Por Víctor Hugo Miranda, SJ

Una película presenta un escenario ficticio que bien podría haber sido realidad: El papa en ejercicio tiene una larga conversación con un cardenal, que podría ser su sucesor, después de lo cual decide renunciar.

La realidad nos plantea estos días, por otro lado, una situación que parece digna de una película: Un cardenal quiere presionar al papa para que no tome una decisión que aparentemente escandalizaría a los más tradicionalistas y para ello consigue el apoyo del papa emérito, quien aparece como co-autor de su libro, desatando una crisis en la más alta jerarquía católica. He aquí un ejemplo claro de cómo la realidad supera muchas veces a la ficción.

El tema de fondo es uno de los pedidos que surgieron del sínodo amazónico frente a la necesidad de responder pastoralmente a la misión en la Amazonía, a donde no llegan o no hay suficientes sacerdotes: la posibilidad de ordenar al sacerdocio a hombres casados, respetables y con liderazgo en la comunidad eclesial, lo que además no estaría en contradicción con la tradición católica.

Durante los primeros siglos del cristianismo hombres casados eran ordenados sacerdotes, lo que continúa vigente en algunas iglesias orientales. El celibato asociado al sacerdocio no es un dogma, es decir es un asunto sobre el que se puede reflexionar teológicamente y podría estar sujeto a cambios en el futuro.

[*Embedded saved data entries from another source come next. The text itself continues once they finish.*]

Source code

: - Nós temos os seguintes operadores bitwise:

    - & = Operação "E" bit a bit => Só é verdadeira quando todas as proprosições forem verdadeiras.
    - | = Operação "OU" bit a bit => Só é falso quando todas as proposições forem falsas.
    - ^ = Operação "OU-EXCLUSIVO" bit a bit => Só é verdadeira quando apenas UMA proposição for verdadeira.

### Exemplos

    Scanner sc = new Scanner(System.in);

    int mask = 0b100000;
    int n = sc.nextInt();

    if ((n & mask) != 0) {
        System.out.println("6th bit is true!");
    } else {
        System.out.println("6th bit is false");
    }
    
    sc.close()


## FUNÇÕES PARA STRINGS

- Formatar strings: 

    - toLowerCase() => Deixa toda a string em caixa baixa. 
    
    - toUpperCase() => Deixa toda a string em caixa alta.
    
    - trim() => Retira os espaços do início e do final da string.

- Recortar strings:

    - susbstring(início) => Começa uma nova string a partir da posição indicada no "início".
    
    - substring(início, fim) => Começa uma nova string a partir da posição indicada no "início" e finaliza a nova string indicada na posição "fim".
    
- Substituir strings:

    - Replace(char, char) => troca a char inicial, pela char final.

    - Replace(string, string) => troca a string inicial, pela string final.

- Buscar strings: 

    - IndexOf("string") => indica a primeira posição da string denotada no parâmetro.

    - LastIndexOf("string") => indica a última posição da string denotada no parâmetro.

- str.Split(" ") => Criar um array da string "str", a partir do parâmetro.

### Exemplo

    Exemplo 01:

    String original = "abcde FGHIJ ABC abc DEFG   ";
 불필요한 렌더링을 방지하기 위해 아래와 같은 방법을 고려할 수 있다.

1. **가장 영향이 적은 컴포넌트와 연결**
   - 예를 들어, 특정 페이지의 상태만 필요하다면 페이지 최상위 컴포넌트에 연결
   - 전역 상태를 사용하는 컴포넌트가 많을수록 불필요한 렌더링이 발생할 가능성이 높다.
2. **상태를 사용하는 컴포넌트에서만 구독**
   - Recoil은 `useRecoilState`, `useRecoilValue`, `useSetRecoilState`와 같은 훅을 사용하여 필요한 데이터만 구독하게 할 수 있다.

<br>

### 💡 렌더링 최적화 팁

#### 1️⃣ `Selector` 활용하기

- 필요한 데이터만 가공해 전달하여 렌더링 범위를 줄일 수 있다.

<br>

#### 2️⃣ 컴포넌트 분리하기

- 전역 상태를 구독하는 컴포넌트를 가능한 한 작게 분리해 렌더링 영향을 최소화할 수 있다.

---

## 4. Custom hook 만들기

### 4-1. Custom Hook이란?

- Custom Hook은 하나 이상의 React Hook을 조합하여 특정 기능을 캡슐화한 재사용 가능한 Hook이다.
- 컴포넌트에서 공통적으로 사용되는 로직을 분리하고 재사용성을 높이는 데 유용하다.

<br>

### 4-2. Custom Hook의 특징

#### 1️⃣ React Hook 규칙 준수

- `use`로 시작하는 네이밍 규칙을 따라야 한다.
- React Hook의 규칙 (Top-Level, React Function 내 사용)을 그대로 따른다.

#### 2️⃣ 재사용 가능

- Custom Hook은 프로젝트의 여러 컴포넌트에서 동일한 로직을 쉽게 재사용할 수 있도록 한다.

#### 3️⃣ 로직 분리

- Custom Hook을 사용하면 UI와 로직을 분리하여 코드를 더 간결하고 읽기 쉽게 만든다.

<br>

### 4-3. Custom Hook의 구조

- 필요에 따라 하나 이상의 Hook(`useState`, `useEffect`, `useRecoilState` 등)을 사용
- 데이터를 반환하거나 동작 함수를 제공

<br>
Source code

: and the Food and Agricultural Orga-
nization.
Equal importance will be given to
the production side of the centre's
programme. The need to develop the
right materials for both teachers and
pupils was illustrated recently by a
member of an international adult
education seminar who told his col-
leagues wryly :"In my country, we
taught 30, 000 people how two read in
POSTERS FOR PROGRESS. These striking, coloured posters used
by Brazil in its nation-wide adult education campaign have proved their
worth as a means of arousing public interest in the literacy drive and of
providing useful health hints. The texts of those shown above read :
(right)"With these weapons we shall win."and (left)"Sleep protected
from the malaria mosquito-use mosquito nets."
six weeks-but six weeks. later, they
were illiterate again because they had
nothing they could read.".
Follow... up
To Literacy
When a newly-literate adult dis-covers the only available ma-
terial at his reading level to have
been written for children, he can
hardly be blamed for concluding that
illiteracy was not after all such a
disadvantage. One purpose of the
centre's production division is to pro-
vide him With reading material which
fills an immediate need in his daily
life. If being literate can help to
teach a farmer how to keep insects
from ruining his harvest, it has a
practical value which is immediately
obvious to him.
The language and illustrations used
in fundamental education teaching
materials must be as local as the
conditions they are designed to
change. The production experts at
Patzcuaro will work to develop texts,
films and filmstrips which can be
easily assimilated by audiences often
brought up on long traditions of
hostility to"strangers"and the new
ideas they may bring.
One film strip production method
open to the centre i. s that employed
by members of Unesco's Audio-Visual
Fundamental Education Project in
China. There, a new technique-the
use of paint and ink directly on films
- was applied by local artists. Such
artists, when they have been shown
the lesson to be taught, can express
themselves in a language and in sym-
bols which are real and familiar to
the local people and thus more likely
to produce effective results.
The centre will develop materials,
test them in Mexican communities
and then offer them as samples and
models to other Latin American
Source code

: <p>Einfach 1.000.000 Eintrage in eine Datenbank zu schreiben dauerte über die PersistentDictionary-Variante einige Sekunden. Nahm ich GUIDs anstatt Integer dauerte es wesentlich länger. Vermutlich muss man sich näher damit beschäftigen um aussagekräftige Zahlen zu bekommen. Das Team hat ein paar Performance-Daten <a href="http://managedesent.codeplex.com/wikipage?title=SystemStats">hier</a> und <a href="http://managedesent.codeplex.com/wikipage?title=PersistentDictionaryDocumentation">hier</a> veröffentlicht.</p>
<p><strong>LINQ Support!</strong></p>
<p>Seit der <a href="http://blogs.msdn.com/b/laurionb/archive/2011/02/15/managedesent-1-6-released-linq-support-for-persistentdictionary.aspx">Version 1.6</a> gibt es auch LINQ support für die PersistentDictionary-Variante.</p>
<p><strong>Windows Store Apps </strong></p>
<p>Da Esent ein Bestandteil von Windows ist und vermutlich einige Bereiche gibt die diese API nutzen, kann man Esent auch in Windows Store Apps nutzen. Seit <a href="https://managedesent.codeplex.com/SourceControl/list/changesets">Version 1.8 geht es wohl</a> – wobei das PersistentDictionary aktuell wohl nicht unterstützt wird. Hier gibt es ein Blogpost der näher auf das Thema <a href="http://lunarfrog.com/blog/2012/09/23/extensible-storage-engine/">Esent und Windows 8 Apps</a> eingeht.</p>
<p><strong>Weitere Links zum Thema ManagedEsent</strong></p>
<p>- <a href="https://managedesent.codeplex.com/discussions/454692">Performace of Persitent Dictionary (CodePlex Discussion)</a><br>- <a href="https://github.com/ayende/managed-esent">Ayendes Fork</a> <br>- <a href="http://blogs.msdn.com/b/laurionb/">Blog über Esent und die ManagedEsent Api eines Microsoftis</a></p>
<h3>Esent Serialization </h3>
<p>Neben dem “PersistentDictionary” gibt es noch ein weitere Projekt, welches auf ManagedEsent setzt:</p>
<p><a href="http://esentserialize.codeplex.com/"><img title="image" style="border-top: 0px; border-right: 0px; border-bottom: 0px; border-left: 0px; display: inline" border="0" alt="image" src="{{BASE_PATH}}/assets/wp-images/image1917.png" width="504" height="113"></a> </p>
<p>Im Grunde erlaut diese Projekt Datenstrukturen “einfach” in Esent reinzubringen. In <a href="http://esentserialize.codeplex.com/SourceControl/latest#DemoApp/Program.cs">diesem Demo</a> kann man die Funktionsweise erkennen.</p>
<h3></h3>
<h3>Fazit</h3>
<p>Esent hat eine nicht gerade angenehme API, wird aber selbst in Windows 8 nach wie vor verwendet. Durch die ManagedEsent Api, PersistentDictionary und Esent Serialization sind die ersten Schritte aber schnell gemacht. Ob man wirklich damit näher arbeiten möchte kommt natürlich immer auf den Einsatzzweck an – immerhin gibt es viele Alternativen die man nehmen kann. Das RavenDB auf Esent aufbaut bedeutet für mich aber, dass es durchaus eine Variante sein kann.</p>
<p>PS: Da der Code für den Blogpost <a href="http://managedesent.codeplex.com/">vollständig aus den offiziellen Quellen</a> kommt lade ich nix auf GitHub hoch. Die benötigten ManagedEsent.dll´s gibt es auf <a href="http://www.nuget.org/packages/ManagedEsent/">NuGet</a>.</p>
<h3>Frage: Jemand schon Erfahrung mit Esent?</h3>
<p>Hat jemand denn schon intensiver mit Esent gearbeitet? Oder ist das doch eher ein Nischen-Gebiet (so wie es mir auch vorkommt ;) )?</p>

No sabemos cuál será la decisión de Francisco y si su posición ira en la misma línea esbozada por Benedicto en el libro en cuestión. Lo que es real y va más allá de la ficción es que quedan muchos asuntos sobre los que la iglesia debería aún seguir reflexionando.

– Publicado el 04 de febrero de 2020 en la columna de opinión “Religión y vida” de la edición impresa del diario “La República”.